The facts underlying this latest appeal are as follows: On November 12, 1981, a *717 hearing upon appellant's above-styled motion commenced before the Honorable Milton A. Friedman. Before the hearing began, Judge Friedman announced that appellee had recently moved into his sub-division and was now his neighbor. He offered to recuse himself if either party so desired. After some minimal discussion, focusing chiefly on whether the judge had encountered appellee socially, the parties agreed that recusal was unnecessary and proceeded to the merits of appellant's motion. At the same time, Judge Friedman announced that all of the monetary claims in dispute, and not simply those contained in the husband's motion, would be adjudicated so that the litigation could be ended. Thereafter, the court ruled orally after each item or items were debated; frequently the court ruled adversely to appellant's interests. At the end of the two-day hearing, Judge Friedman, noting that appellee was his next-door neighbor, again asked the husband specifically whether "he had any problem with anything the court had done over the course of the hearing." No objections were raised. A proposed order was submitted by appellee to the appellant five days later. On December 2, 1981, the trial court, having received no objections from appellant concerning the proposed order, signed the order. This detailed order, containing sixteen paragraphs adjudicating all the disputed claims, reduced to writing the rulings made orally during the hearing. Appellant's motion to recuse and to withhold entry of the order was filed the same day.[2]

It is a general rule of law that a party waives any grounds for disqualification of a judge or justice when the suggestion is not filed within a reasonable period of time after having knowledge of such grounds. In Re Estate of Carlton, 378 So. 2d 1212 (Fla. 1979), recusal denied, 378 So. 2d 1217 (Fla. 1980), cert. denied sub nom Hayes v. Rogers, 447 U.S. 922, 100 S. Ct. 3013, 65 L. Ed. 2d 1114 (1980); Data Lease Financial Corp. v. Blackhawk Heating & Plumbing, Inc., 325 So. 2d 475 (Fla. 4th DCA 1975). In this case, especially since Judge Friedman alerted counsel at the outset of the hearing, reasonable time had certainly and clearly lapsed by the time the judge entered the order. Moreover, while it is true that once a trial judge recuses himself, further orders thereafter are void, Rogers v. State, 341 So. 2d 196 (Fla. 4th DCA 1976), cert. denied, 348 So. 2d 953 (Fla. 1977); Gilmer v. Shell Oil Co., 324 So. 2d 171 (Fla. 2d DCA 1975); Weiss v. Miami National Bank, 320 So. 2d 466 (Fla. 4th DCA 1975), it is also the rule that a trial judge who recuses himself has the authority to enter final judgments on issues already tried, Coastal Petroleum Co. v. Mobil Oil Corp., 378 So. 2d 336 (Fla. 1st DCA), cert. denied, 386 So. 2d 635 (Fla. 1980), or to continue where limited jurisdiction has been retained. State ex rel. Cobb v. Bailey, 349 So. 2d 849 (Fla. 1st DCA 1977). These latter propositions state the rule applicable in this case.
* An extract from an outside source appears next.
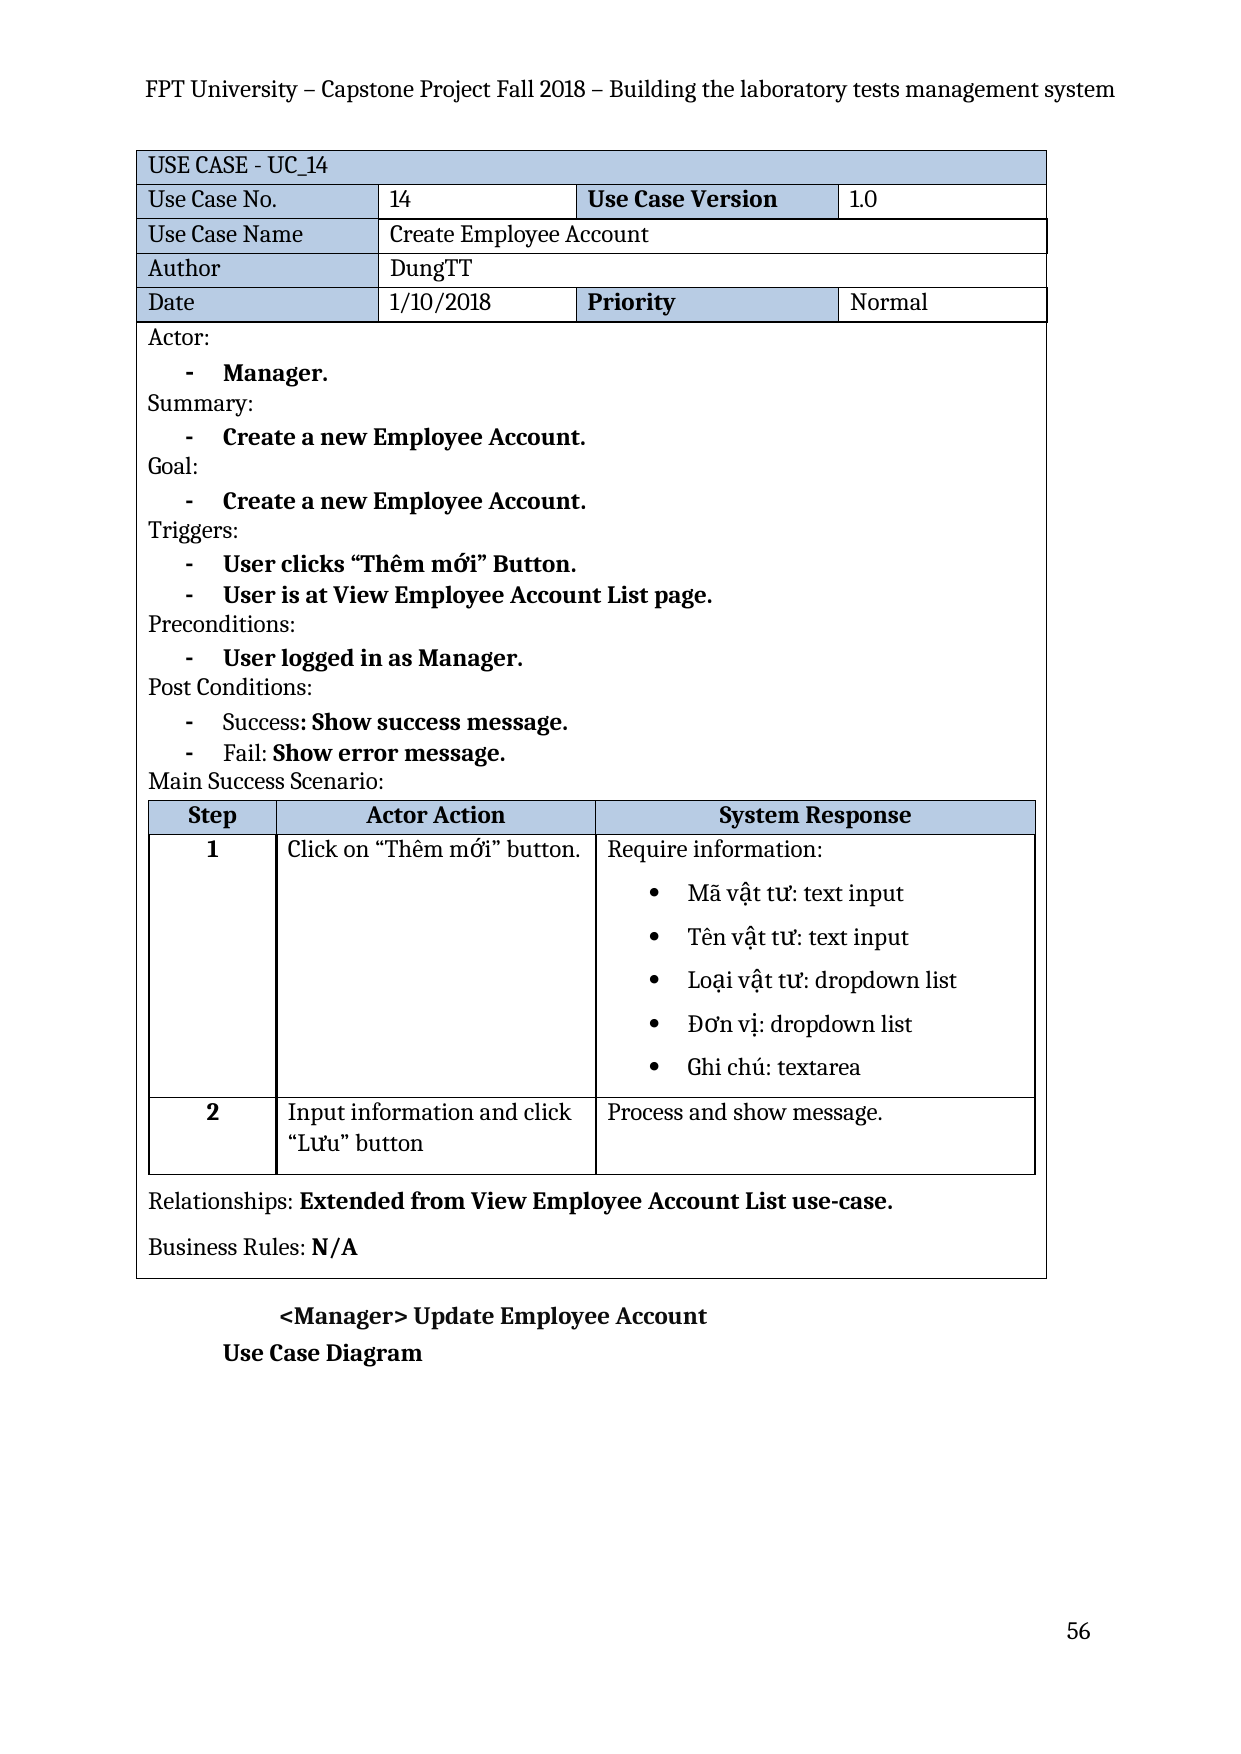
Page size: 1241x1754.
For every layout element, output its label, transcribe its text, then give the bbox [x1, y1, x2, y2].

Appellant's remaining points assert that the trial court acted arbitrarily in adjudicating the husband's monetary claims against appellee. We find no abuse of discretion in the trial court's rulings on these claims. The trial court's findings come clothed with the presumption of correctness and will not be disturbed absent a showing that there was no competent evidence to sustain them. Wales v. Wales, 422 So. 2d 1066 (Fla. 1st DCA 1982). A trial judge possesses broad authority to fashion an equitable distribution of the marital partners' financial resources. Palmar v. Palmar, 402 So. 2d 20 (Fla. 3d DCA 1981); Hartley v. Hartley, 399 So. 2d 1126 (Fla. 4th DCA 1981). If reasonable men could differ as to the propriety of the action taken by the court, then the action is not unreasonable and there can be no finding of an abuse of discretion. Canakaris v. Canakaris, 382 So. 2d 1197 (Fla. 1980); Palmar v. Palmar, supra; Hartley v. Hartley, supra. These propositions require that we respect and *718 affirm the rulings of the trial judge in this case.

Affirmed.

NOTES

[1] Schwartz v. Schwartz, 396 So. 2d 806 (Fla. 3d DCA 1981).

[2] The order on appellant's motion for directions was filed with the clerk's office on December 7, and was recorded in the court's official records on December 10, 1981. The order of recusal was signed and filed on December 8, 1981.